§ **Task brief**
Starting at the line that has "3. Energy minimization" and stopping after the line that has "3.1. Alpha expansion framework", reproduce the listing below exactly; omit everything else.

§ **Input records**
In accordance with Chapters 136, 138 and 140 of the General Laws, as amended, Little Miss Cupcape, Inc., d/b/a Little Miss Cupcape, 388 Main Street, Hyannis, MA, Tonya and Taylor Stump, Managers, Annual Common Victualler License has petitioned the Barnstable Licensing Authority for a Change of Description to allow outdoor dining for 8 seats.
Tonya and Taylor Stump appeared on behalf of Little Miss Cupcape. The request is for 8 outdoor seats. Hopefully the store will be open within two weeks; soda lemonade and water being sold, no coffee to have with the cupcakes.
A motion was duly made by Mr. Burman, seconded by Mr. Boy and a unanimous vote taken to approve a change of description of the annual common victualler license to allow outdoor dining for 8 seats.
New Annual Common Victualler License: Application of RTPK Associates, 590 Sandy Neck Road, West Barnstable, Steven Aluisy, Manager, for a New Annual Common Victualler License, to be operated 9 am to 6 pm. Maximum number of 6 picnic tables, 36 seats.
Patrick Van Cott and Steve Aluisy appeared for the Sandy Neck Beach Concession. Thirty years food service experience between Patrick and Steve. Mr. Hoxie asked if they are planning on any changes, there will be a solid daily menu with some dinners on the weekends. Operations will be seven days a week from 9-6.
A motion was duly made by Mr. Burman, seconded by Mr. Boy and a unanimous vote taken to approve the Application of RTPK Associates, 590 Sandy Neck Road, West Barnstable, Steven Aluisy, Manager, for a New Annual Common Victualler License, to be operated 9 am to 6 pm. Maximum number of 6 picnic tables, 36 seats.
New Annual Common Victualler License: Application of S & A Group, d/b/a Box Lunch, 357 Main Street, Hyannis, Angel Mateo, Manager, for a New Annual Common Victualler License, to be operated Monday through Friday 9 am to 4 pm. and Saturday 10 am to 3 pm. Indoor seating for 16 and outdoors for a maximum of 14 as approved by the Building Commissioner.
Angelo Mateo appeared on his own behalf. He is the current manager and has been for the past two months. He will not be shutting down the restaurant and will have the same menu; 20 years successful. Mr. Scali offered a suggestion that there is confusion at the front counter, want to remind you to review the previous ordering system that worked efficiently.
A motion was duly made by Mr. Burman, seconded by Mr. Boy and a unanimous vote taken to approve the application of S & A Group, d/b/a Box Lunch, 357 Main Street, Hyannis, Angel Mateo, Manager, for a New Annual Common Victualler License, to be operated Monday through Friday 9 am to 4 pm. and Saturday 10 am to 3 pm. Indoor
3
--
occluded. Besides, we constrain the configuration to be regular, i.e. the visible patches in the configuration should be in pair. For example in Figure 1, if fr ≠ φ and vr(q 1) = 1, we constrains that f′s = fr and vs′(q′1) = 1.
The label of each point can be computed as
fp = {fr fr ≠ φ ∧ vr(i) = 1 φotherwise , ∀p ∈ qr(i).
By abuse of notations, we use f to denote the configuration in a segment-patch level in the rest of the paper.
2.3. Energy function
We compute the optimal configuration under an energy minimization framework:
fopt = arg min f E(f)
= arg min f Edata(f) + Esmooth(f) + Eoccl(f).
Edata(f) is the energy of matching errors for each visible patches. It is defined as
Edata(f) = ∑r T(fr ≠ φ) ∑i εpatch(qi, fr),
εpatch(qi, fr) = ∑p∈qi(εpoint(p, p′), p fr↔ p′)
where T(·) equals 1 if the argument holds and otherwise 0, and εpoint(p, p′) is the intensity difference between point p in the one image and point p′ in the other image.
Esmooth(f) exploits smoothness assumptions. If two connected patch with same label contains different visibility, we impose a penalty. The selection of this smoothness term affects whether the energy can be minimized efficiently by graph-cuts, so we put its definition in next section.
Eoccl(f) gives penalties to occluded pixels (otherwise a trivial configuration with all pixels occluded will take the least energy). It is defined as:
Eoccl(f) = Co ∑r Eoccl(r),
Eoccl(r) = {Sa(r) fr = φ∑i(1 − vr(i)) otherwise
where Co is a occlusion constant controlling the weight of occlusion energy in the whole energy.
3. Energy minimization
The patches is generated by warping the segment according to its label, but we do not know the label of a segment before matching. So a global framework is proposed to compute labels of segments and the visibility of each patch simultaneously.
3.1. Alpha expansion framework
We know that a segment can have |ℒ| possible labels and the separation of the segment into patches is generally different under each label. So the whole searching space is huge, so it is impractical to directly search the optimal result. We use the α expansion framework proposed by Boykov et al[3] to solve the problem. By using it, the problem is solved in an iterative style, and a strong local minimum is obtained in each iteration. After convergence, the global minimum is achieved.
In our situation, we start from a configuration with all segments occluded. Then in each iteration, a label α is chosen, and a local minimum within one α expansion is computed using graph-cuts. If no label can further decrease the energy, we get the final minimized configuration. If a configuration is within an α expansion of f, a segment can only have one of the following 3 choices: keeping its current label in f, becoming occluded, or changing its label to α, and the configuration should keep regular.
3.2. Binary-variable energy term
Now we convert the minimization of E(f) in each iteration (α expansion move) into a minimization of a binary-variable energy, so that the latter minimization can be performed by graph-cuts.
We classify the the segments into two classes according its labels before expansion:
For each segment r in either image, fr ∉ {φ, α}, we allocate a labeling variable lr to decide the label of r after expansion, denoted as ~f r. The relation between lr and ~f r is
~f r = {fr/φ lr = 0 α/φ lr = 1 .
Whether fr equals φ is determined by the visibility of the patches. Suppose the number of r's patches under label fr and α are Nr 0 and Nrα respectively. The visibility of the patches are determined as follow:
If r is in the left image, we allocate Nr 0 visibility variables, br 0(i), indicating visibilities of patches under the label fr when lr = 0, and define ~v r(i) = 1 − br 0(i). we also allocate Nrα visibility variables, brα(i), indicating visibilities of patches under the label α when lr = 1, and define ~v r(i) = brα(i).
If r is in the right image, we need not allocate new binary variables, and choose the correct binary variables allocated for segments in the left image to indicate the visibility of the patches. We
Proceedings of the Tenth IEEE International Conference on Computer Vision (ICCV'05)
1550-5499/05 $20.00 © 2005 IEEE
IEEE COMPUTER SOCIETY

§ **Answer below**
3. Energy minimization
The patches is generated by warping the segment according to its label, but we do not know the label of a segment before matching. So a global framework is proposed to compute labels of segments and the visibility of each patch simultaneously.
3.1. Alpha expansion framework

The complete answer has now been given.